DATA PROVIDED below:

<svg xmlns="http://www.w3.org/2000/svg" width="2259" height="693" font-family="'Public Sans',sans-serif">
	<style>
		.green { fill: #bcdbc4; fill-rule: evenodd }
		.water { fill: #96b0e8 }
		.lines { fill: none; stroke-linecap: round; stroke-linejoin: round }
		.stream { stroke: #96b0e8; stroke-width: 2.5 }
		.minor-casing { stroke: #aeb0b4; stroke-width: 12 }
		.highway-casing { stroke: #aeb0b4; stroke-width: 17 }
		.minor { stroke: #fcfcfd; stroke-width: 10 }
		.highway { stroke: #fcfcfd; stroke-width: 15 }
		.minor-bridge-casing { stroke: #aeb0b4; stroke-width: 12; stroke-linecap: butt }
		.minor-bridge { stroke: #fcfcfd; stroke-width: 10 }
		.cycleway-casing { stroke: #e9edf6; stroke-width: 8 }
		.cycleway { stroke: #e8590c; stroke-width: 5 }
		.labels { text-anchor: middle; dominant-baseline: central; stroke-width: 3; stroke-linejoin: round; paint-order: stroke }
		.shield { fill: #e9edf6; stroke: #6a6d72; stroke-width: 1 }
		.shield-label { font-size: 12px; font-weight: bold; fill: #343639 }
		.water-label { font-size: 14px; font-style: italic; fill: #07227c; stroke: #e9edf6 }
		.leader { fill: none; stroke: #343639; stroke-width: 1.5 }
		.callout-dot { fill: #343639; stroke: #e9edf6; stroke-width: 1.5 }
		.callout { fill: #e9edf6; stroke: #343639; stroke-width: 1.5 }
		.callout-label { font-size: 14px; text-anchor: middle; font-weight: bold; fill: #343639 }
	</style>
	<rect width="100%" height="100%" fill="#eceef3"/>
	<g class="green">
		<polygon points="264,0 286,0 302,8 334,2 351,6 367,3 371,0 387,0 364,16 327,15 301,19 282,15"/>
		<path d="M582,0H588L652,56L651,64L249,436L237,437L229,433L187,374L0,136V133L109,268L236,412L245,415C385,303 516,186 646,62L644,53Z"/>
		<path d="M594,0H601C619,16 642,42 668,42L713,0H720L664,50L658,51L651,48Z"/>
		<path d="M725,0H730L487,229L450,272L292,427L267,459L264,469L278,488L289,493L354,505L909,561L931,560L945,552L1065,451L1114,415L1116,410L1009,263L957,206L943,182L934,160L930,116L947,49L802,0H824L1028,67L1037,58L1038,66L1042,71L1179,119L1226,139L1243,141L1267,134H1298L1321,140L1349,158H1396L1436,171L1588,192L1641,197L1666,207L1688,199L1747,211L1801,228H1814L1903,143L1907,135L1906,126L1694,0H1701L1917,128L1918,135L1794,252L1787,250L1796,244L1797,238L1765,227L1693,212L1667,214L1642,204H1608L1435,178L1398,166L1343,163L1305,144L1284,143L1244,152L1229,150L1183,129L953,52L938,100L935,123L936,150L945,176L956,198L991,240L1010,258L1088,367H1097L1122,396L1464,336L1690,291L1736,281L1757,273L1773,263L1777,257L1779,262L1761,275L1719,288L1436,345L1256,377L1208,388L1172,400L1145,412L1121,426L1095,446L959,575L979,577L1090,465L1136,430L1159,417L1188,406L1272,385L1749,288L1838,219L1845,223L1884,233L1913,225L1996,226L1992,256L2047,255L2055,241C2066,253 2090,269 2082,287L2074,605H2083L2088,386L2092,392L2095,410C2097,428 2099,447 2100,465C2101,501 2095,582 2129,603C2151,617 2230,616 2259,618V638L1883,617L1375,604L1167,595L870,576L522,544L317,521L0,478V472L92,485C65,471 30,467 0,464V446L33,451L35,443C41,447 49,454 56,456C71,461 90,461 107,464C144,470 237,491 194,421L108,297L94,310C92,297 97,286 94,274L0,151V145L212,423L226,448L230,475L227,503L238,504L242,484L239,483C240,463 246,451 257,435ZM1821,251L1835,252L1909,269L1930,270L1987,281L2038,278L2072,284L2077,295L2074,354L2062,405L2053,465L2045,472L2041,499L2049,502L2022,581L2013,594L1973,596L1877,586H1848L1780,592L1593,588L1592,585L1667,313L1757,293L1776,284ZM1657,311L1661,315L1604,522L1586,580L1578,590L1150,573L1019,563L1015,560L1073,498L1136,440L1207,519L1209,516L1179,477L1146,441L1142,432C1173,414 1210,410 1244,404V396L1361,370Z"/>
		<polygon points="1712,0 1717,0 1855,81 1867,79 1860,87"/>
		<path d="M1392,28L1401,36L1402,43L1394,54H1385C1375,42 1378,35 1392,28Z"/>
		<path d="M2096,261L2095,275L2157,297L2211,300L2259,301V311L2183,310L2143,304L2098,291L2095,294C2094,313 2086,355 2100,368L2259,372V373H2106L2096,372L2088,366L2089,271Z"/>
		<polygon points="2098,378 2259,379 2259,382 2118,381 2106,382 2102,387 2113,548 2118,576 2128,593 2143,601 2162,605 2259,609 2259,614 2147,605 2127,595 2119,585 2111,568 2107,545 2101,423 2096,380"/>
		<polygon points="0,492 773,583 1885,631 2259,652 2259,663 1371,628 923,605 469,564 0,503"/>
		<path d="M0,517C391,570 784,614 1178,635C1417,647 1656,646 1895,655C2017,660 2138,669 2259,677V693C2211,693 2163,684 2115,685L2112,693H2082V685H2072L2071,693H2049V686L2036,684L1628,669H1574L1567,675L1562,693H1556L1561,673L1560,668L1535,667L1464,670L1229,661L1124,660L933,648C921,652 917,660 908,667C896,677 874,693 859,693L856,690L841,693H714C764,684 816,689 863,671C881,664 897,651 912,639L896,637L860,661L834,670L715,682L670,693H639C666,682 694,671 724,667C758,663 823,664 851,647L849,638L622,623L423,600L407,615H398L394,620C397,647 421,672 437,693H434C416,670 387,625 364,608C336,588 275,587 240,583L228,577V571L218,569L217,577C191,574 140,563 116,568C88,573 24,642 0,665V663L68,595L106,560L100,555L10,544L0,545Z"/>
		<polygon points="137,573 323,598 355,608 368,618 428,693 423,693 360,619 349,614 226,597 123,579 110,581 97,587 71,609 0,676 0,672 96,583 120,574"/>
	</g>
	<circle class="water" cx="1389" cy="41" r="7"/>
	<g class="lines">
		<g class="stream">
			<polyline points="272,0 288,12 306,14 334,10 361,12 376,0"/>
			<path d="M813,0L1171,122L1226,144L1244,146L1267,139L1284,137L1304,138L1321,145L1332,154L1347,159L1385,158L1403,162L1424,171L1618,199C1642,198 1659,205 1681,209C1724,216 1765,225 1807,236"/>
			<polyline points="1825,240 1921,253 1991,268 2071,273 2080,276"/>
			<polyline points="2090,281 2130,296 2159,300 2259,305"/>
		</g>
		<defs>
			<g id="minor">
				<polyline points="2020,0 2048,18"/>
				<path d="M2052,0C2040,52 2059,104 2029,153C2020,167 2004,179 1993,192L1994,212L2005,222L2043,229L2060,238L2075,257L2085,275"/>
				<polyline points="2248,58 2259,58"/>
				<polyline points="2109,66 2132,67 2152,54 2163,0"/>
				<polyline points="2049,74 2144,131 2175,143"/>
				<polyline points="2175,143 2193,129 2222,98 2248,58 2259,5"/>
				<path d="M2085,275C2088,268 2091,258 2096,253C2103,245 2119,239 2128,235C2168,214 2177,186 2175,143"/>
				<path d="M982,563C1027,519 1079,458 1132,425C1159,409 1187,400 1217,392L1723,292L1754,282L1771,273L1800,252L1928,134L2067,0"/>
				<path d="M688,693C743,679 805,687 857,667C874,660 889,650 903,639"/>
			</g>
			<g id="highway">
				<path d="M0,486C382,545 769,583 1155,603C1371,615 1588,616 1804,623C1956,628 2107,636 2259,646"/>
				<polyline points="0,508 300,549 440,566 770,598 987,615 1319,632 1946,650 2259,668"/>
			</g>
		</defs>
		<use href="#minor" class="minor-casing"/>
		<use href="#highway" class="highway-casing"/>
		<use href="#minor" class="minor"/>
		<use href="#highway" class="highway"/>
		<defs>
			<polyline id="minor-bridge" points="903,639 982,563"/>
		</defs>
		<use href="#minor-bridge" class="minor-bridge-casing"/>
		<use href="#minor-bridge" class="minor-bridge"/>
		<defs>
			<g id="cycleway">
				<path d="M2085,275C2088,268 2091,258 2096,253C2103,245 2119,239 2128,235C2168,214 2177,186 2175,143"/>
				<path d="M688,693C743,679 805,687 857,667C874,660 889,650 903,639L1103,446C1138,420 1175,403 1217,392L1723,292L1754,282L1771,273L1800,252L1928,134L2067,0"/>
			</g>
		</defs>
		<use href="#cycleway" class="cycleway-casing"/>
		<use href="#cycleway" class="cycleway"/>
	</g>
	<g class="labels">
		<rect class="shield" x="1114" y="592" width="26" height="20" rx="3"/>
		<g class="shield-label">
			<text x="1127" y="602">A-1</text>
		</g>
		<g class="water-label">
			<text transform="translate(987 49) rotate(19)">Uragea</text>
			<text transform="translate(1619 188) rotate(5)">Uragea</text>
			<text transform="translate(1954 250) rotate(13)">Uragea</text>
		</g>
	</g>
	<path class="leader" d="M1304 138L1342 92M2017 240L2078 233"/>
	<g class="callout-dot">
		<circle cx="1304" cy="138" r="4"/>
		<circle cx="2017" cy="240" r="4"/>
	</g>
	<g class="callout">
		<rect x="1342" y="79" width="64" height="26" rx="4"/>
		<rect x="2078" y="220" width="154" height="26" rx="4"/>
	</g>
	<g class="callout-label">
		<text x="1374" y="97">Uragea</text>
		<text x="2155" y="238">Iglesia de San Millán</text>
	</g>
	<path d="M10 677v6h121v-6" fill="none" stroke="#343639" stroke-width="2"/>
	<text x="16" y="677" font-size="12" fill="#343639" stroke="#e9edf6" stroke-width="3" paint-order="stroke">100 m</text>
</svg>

End of DATA PROVIDED.
DATA PROVIDED below:

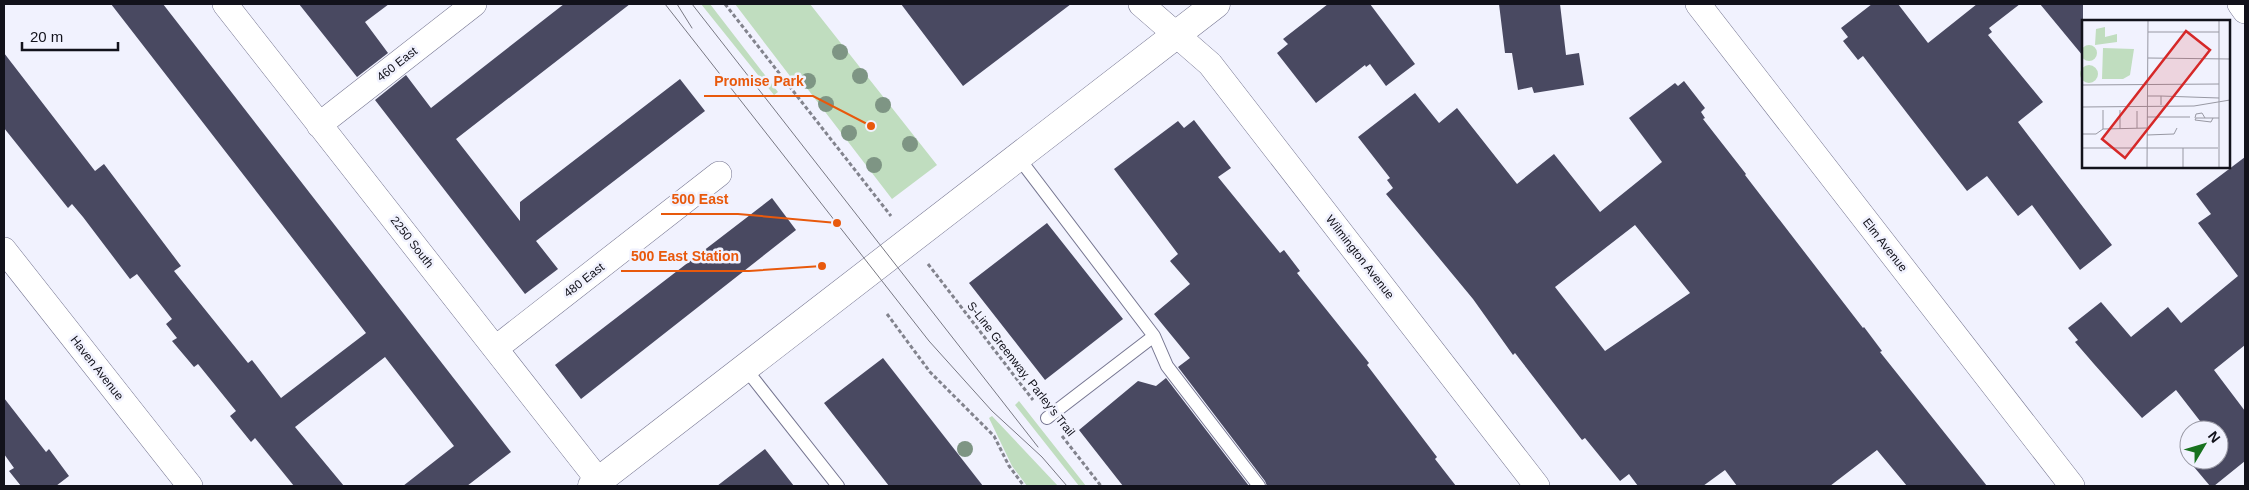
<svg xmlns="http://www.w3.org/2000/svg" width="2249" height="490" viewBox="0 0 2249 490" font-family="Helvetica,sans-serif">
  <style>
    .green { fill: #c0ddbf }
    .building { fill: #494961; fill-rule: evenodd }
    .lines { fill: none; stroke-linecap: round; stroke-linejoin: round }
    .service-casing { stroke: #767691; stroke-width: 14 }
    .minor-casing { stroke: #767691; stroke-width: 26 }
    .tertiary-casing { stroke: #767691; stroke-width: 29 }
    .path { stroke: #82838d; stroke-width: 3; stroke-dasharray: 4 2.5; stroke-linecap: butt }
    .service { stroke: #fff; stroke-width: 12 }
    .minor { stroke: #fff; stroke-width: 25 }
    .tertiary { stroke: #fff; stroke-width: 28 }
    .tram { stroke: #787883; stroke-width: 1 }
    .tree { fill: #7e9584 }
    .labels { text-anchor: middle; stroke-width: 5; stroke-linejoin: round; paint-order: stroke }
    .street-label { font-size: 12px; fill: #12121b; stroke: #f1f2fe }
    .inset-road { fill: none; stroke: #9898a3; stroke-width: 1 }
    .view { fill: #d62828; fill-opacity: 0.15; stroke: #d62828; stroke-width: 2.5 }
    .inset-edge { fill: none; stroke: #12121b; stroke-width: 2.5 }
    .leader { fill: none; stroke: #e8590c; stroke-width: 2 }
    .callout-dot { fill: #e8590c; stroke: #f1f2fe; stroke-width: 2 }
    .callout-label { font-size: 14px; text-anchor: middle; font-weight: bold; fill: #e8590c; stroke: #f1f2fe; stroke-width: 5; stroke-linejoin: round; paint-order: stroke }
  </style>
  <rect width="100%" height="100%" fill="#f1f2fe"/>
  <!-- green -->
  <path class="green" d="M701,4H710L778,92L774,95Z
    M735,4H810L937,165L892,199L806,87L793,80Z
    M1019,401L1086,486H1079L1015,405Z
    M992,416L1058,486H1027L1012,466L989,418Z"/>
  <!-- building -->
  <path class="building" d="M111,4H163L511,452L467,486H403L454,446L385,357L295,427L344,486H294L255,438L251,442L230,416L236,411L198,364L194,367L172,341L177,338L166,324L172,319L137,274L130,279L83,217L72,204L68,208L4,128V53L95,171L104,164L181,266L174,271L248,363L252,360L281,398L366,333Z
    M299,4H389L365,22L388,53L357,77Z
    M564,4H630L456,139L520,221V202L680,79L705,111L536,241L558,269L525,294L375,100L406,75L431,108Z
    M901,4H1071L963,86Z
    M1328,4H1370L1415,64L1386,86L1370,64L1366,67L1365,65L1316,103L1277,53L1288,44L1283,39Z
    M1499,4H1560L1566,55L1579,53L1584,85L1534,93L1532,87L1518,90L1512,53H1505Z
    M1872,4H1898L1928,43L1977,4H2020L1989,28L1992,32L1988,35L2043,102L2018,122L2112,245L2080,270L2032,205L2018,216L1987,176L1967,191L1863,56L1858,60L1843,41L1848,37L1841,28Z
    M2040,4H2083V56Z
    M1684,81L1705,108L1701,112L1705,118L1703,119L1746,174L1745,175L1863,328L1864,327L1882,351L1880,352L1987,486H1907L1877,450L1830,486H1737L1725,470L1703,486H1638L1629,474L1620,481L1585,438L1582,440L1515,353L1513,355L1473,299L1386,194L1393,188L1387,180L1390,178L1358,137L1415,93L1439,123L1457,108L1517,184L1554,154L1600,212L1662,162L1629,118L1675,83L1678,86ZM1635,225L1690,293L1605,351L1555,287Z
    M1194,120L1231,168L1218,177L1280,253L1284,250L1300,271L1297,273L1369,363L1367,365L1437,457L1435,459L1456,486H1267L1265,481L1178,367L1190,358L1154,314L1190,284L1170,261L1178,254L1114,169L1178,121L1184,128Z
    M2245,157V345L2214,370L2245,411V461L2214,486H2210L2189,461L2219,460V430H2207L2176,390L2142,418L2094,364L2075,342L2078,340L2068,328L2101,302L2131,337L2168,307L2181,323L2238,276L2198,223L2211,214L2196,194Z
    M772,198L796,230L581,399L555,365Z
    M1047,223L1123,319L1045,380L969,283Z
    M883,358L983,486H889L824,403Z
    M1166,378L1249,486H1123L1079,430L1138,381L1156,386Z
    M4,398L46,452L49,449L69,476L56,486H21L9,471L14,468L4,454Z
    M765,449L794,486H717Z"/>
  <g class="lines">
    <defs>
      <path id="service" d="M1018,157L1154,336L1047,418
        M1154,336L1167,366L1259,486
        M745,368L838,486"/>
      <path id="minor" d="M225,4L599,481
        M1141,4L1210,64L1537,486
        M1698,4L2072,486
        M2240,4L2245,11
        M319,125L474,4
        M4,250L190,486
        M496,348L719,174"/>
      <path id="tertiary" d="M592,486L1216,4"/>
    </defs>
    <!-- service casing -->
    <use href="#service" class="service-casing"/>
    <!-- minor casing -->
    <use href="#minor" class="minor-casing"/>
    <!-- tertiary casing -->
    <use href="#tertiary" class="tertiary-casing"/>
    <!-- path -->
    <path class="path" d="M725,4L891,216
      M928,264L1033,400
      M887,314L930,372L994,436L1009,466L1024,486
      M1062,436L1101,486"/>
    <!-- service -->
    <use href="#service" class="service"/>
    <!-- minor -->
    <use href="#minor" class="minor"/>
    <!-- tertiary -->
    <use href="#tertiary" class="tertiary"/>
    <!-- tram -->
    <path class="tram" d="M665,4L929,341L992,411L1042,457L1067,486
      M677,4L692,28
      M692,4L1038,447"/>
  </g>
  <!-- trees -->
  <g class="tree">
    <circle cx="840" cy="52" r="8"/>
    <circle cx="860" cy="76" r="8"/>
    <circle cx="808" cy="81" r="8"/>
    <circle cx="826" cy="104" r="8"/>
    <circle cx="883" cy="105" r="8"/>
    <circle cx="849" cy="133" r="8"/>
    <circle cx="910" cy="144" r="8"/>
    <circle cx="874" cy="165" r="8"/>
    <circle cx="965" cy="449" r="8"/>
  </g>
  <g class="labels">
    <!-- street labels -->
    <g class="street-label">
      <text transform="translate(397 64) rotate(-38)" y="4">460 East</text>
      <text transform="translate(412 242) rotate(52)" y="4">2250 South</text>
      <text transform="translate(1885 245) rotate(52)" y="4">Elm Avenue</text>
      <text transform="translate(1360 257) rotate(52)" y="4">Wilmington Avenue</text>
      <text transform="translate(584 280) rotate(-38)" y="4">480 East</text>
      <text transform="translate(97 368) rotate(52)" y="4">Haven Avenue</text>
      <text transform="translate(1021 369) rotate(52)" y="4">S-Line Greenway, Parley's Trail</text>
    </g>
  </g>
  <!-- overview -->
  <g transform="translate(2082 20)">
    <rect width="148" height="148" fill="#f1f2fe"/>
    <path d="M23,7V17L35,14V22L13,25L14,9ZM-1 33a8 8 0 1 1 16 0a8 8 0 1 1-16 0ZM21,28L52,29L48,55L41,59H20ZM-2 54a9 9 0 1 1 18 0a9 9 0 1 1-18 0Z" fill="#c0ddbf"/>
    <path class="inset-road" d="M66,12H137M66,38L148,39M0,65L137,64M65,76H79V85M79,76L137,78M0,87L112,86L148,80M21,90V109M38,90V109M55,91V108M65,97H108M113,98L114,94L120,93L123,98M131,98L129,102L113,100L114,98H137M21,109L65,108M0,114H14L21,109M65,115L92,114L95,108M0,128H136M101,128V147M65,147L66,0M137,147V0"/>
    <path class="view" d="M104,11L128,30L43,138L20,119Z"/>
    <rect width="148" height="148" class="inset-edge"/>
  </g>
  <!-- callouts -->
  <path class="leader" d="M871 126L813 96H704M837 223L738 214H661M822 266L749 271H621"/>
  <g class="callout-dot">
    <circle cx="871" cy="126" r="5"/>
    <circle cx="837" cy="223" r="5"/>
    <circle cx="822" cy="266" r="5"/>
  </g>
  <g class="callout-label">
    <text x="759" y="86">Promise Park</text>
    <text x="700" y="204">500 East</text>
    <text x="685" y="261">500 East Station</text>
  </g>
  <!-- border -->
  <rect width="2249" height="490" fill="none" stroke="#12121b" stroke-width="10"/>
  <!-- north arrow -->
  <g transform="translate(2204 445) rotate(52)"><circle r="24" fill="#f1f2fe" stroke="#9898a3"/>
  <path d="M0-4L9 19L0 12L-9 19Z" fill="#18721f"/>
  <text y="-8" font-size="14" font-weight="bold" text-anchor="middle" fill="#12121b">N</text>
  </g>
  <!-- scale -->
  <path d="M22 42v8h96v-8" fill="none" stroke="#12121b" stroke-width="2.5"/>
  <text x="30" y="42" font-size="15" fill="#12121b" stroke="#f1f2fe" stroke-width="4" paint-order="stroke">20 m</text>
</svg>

End of DATA PROVIDED.
DATA PROVIDED below:

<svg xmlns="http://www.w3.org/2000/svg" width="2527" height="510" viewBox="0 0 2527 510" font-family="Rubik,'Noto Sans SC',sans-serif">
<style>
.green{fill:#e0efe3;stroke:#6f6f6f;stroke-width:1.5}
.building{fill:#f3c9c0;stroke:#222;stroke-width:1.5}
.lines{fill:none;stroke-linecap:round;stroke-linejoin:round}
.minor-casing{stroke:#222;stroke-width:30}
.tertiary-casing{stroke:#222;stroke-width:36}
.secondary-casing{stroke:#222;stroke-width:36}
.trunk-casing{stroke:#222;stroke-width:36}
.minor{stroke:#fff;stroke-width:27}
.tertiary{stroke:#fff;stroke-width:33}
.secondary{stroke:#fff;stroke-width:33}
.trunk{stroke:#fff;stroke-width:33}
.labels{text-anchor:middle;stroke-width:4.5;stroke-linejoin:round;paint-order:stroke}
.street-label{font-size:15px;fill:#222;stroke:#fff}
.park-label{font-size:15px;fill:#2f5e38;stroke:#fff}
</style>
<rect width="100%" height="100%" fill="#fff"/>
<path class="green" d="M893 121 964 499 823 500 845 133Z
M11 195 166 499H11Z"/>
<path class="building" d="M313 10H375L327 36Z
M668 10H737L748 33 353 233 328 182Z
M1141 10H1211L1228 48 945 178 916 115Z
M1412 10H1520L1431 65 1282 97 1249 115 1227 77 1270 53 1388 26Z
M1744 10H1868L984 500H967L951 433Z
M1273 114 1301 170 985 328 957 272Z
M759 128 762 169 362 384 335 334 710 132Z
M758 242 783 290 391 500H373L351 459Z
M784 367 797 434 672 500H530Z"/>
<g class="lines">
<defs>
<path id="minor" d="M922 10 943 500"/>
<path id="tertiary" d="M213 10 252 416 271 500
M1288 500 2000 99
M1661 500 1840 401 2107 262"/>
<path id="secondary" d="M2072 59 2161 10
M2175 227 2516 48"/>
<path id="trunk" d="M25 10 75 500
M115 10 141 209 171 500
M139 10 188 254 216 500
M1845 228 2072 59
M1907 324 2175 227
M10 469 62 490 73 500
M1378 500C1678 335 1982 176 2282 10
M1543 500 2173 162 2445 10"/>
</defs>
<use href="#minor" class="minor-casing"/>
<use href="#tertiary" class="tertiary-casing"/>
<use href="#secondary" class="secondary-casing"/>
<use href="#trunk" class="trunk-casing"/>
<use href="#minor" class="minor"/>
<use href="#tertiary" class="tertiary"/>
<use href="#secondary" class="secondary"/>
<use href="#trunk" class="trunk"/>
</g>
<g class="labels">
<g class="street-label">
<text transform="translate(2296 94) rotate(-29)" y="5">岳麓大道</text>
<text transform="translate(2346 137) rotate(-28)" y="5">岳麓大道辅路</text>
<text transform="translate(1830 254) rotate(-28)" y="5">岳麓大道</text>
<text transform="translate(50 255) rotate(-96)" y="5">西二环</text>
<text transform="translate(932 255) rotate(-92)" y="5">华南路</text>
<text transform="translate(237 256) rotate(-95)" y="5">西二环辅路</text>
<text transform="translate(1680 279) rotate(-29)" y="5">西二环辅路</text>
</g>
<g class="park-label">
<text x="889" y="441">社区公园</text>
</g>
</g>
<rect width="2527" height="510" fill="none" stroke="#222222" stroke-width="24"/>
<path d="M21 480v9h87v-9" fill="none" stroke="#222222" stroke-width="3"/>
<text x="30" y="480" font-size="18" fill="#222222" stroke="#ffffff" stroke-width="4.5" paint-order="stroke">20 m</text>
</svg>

End of DATA PROVIDED.

Would you copy out exactly the lines above that start at the one containing "#767691; stroke-width: 29" and end at the one containing "<!-- green -->", inclusive?

--- RESPONSE ---
    .tertiary-casing { stroke: #767691; stroke-width: 29 }
    .path { stroke: #82838d; stroke-width: 3; stroke-dasharray: 4 2.5; stroke-linecap: butt }
    .service { stroke: #fff; stroke-width: 12 }
    .minor { stroke: #fff; stroke-width: 25 }
    .tertiary { stroke: #fff; stroke-width: 28 }
    .tram { stroke: #787883; stroke-width: 1 }
    .tree { fill: #7e9584 }
    .labels { text-anchor: middle; stroke-width: 5; stroke-linejoin: round; paint-order: stroke }
    .street-label { font-size: 12px; fill: #12121b; stroke: #f1f2fe }
    .inset-road { fill: none; stroke: #9898a3; stroke-width: 1 }
    .view { fill: #d62828; fill-opacity: 0.15; stroke: #d62828; stroke-width: 2.5 }
    .inset-edge { fill: none; stroke: #12121b; stroke-width: 2.5 }
    .leader { fill: none; stroke: #e8590c; stroke-width: 2 }
    .callout-dot { fill: #e8590c; stroke: #f1f2fe; stroke-width: 2 }
    .callout-label { font-size: 14px; text-anchor: middle; font-weight: bold; fill: #e8590c; stroke: #f1f2fe; stroke-width: 5; stroke-linejoin: round; paint-order: stroke }
  </style>
  <rect width="100%" height="100%" fill="#f1f2fe"/>
  <!-- green -->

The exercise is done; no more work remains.